Core Measures

Specialties Quality Improvement

Published

Specializes in Medsurg.

I am a float medsurg nurse. I was recently put on light duty due to surgery and was placed in Outcomes Management for light duty. I have had my eyes opened to a world behind the scenes in the hospitals which work to keep the patients safe and the hospitals compliant which results in reimbursement. It is somewhat of a joke that Outcomes Management in our hospital are a pain in the butt to the floor nurses. We try to be nice and helpful, but in the end, our job is to ensure that proper documentation is completed on vaccinations, pain, and VTE prophylaxis. I never appreciated these things as a floor nurse. Of course I always did my best to document as completely and thoroughly as possible, but what I didn't realize was that if certain documentation wasn't completed within particular time frames, the core measures are failed for the hospital. Core measures are directly linked to hospital reimbursement, and if you want to look at the big picture, this means our wages and raises depend upon things like this as well. I had no idea how much time is spent on spread sheets, chart audits and phone calls back and forth to the floor nurses to ensure that complete compliance was met during a patient stay. I just thought I would share this because it occurred to me that as a new grad, this would have been a great part of orientation. It would have allowed me to know the seriousness of completing things timely and completely. Even if it meant digging for information or calling POA's for information to help my hospital out.

Yesssssss! I work for a rural medical group and I am the geek that pulls those numbers. Once in a while, I get a nurse to help me in the office and it is so eye-opening for them to see that the details matter! I am curious how you envision it being included into orientation. We introduce the concept in orientation, but I am always open to feedback on how to make this concept more relevant to those working the clinic floor.

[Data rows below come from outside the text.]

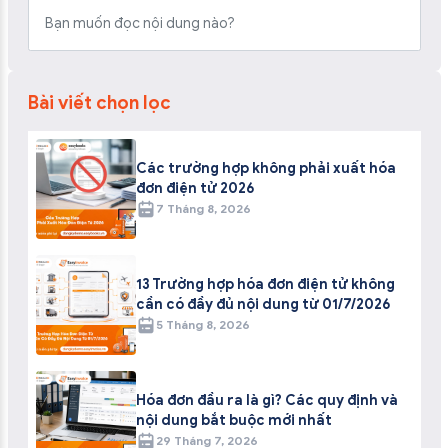
Bài viết chọn lọc
Các trường hợp không phải xuất hóa
đơn điện tử 2026
7 Tháng 8, 2026
13 Trường hợp hóa đơn điện tử không
cần có đầy đủ nội dung từ 01/7/2026
5 Tháng 8, 2026
Hóa đơn đầu ra là gì? Các quy định và
nội dung bắt buộc mới nhất
29 Tháng 7, 2026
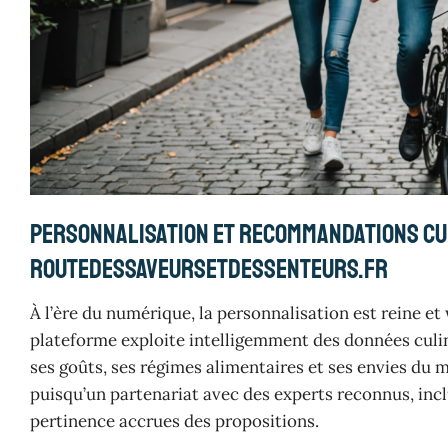
Personnalisation et recommandations cu
routedessaveursetdessenteurs.fr
À l’ère du numérique, la personnalisation est reine e
plateforme exploite intelligemment des données culin
ses goûts, ses régimes alimentaires et ses envies d
puisqu’un partenariat avec des experts reconnus, incl
pertinence accrues des propositions.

I am a nursing educator and teach a senior level nursing course called "quality and safety for nurses". I have the students actually perform a quality improvement project, determined by the facilities (so not a "change project") and it usually always requires some kind of abstracting. This has been so helpful to the students, they are able to use this as part of job interviews, as well as get a better understanding of the significance of thorough documentation.

I too never really consider the impact of my documentation on the facility, I was wrapped up in patient care. But my eyes were opened when I started my data abstraction and analysis position. Your work not only impacts patient care, but nursing work, as well as hospital reimbursement. Data is reported not only to CMS but also TJC and many non-governmental agencies like leapfrog, hospital compare, hospital associations, state organizations, etc.